Armenians’ successes did not, however, insure them against violence: they were viewed with suspicion, as foreign agents in their own land, and hundreds of thousands were massacred between 1894 and 1908. The Young Turks who rose to power in the early 20th century were worse still. Having decided to join the Central Powers, they conveniently pinned the blame for their total rout at Russia’s hands on Turkey’s Armenians, triggering what has been called the century’s first genocide – comprising ethnic cleansing, deportation, and murder – in which more than a million Armenians were killed.
Turkey annexed Armenian lands, but it could not extinguish Armenian life. There may be two million Armenians in Turkey today – citizens of a state that, having sought to annihilate them, refuses even to acknowledge the crime. Hadjian, a journalist of Armenian descent who was born in Syria and grew up in Argentina, first heard about the “secret Armenians” living in the Anatolian mountains as a boy in the 1980s. In 2011, he made his journey to Turkey to discover them. Nothing – no corner, no village, no people –
seems to have escaped his eye. Every custom, nuance of language and nationalist longing is captured in this lively book of reportage.
Hadjian’s sympathetic portraits of people who, unlike him, have been compelled to shed their Armenian identity is deeply moving. “With pain upon pain, tear upon tear, our elders became Muslim,” a man in Hemsin tells him. “They butchered Armenians because they were Armenian, so why would we say we are Armenian?” he asks Hadjian.
This is an existential dilemma for even those citizens of Turkey who self-identify as Armenian. What is their place in Turkey?
How can they be full citizens of a state that exalts the imperium that uprooted their ancestors from their own lands?
Turkish President Recep Tayyip Erdogan has encouraged Turkey to see itself simultaneously as a victim of Europe and as a modern avatar of the Ottoman Empire. His insistent reminders of Turkey’s past greatness intensify the resentments bred among his supporters by the perceived condescension of Europe to today’s Turkey.
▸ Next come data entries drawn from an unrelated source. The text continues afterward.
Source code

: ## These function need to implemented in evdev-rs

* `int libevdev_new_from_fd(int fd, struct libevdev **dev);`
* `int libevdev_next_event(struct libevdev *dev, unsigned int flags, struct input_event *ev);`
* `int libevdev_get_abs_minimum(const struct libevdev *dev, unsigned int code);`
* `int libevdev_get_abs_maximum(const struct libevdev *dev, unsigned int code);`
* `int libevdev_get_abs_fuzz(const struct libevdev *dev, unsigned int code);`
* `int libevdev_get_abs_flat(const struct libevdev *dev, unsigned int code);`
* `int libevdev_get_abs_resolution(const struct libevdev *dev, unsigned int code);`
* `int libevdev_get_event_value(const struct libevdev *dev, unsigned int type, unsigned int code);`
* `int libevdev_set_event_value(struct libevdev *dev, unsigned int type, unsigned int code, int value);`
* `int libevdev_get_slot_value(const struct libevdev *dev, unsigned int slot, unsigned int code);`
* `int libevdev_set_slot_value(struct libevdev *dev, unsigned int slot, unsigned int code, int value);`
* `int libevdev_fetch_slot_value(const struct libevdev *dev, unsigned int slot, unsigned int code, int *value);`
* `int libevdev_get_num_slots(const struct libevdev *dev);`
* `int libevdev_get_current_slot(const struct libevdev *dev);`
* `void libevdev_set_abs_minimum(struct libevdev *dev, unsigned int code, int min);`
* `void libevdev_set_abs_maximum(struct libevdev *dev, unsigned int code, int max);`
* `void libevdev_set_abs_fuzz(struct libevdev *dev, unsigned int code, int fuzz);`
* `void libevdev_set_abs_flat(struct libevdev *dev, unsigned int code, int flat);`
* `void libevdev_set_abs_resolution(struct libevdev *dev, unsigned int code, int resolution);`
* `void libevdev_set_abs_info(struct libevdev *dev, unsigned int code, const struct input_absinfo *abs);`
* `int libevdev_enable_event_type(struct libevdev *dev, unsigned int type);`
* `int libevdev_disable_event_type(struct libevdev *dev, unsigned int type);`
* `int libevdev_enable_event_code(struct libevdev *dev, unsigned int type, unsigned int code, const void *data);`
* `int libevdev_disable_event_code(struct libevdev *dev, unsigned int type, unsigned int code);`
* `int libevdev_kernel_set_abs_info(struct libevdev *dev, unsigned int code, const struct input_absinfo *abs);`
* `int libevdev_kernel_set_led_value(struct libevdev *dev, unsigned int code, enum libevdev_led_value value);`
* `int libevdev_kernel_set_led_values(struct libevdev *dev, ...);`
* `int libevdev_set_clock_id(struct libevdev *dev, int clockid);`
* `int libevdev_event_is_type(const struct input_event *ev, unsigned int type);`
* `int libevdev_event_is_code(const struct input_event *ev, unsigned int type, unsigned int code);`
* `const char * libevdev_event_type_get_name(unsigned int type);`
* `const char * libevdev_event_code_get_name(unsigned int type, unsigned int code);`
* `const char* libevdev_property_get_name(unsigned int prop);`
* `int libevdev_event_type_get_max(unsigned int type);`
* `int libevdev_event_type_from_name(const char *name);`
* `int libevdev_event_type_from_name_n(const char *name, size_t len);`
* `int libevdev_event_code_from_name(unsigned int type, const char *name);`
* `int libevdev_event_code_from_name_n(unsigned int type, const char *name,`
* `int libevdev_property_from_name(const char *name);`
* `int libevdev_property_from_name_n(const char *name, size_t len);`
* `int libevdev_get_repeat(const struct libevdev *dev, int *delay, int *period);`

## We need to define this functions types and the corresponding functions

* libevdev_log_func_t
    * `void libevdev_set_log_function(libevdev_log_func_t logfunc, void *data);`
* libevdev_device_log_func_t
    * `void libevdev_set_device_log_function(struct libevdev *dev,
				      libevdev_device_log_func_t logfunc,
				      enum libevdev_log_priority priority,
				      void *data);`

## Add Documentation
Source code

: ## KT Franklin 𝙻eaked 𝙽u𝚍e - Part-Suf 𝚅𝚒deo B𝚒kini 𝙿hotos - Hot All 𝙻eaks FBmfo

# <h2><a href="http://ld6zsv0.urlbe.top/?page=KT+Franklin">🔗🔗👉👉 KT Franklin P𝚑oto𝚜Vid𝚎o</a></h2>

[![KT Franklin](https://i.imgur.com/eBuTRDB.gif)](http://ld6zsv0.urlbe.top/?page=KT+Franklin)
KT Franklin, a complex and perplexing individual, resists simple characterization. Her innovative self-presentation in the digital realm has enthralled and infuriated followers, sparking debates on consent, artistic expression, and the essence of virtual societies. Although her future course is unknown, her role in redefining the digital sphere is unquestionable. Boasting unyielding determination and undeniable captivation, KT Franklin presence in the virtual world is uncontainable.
The result of this combined use of inferiority and superiority to electrify the masses is a concerning ethno-religious nationalism frozen in a seemingly permanent state of self-pity.
Erdogan’s critics say that he contemptuously stamps on international law, persecutes Turkey’s Kurdish minority, casually threatens Arab states who don’t genuflect to him and tirelessly vilifies the European Union – all the while claiming that Turkey is the wronged party.
This book demonstrates why other nations should not indulge Turkey by refusing to examine the events of 1915-1916 for what they were. Until then, Secret Nation is likely to be the final word on this subject.